Caution Note: Portersville Bay (Mississippi Sound) is open water and strong winds can create choppy seas. Take a spray skirt!
GPS Track: To view or download the GPS track of this trip, Click Here.

Header image is a photo of yet another storm. This one produced lightning. Time to get off the water!

1) Photomerge of a wild looking sunrise as seen from Portersville Bay. If you squint at the distant horizon on the right side of the photo, you can see a couple of kayakers who were fishing. This was a superb sunrise.

2) There was typical low growth grasses and needle rush in the salt marsh near the entrance to Little River. I was surprised to see an alligator in this area. Saw quite a few alligators today.

3) After about a mile up Little River, the salt marsh grasses are replaced by a low pine tree savannah with palmettos - part of the Grand Bay Swamp.

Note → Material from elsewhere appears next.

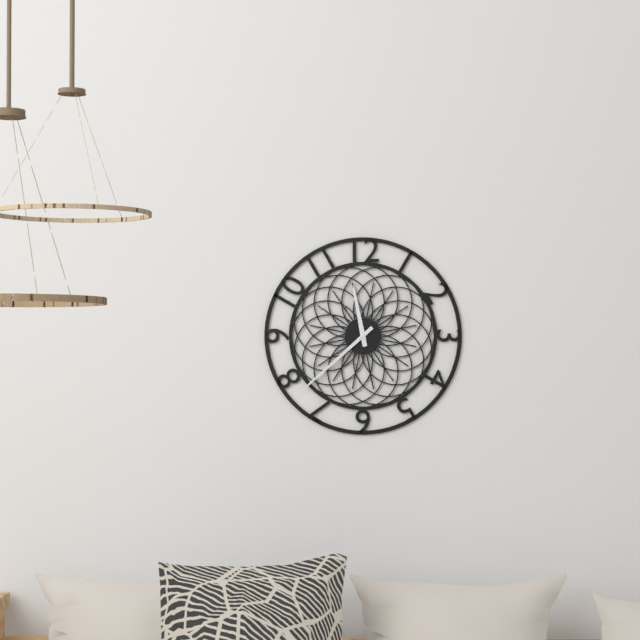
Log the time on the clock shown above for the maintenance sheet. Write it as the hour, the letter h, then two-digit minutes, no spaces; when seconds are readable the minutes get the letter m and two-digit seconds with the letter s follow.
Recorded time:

4) Further up Little River is a forest of dead pine trees. Little River is quiet little jewel, beautiful, and very clean. Only saw one RV home - the rest is all nature.

5) Based on the forecast, I brought the umbrella and it came in handy a few times during brief showers.

6) This is a salt flat area with a lot of crab activity. Crabs create tiny sand balls as they clean the sand. The balls help them identify what sand has been cleaned and what needs to be cleaned.

7) The sun finally came out (along with the heat) and the waters slicked off making for a pleasantly hot paddle.

8) Sometimes distant storms made the horizon blend in together so it was hard to tell where the water ended and the sky began.

9) What you see here is a double row of wave attenuator units that is part of the Little Bay Marsh Restoration Project. The attenuators help protect the Little Bay area, now restored, which was devastated (washed away) by Hurricane Katrina.

10) If you like birding, the area behind these wave attenuators provide sanctuary to a wide variety of shore birds. Take your binoculars.

11) This oyster catcher can thank the Alabama Department of Conservation and Natural Resources and Volkert Engineering for its restored habitat.

12) A tern speaking ternese and roughly translated it said, "It is hot."

13) A tenth of a mile up Bayou La Batre River a multitude of little crabs were cleaning the sand, at least the area that wasn't covered with trash.

 14) Of course, when it comes to Bayou La Batre, much of the shoreline will be trashy.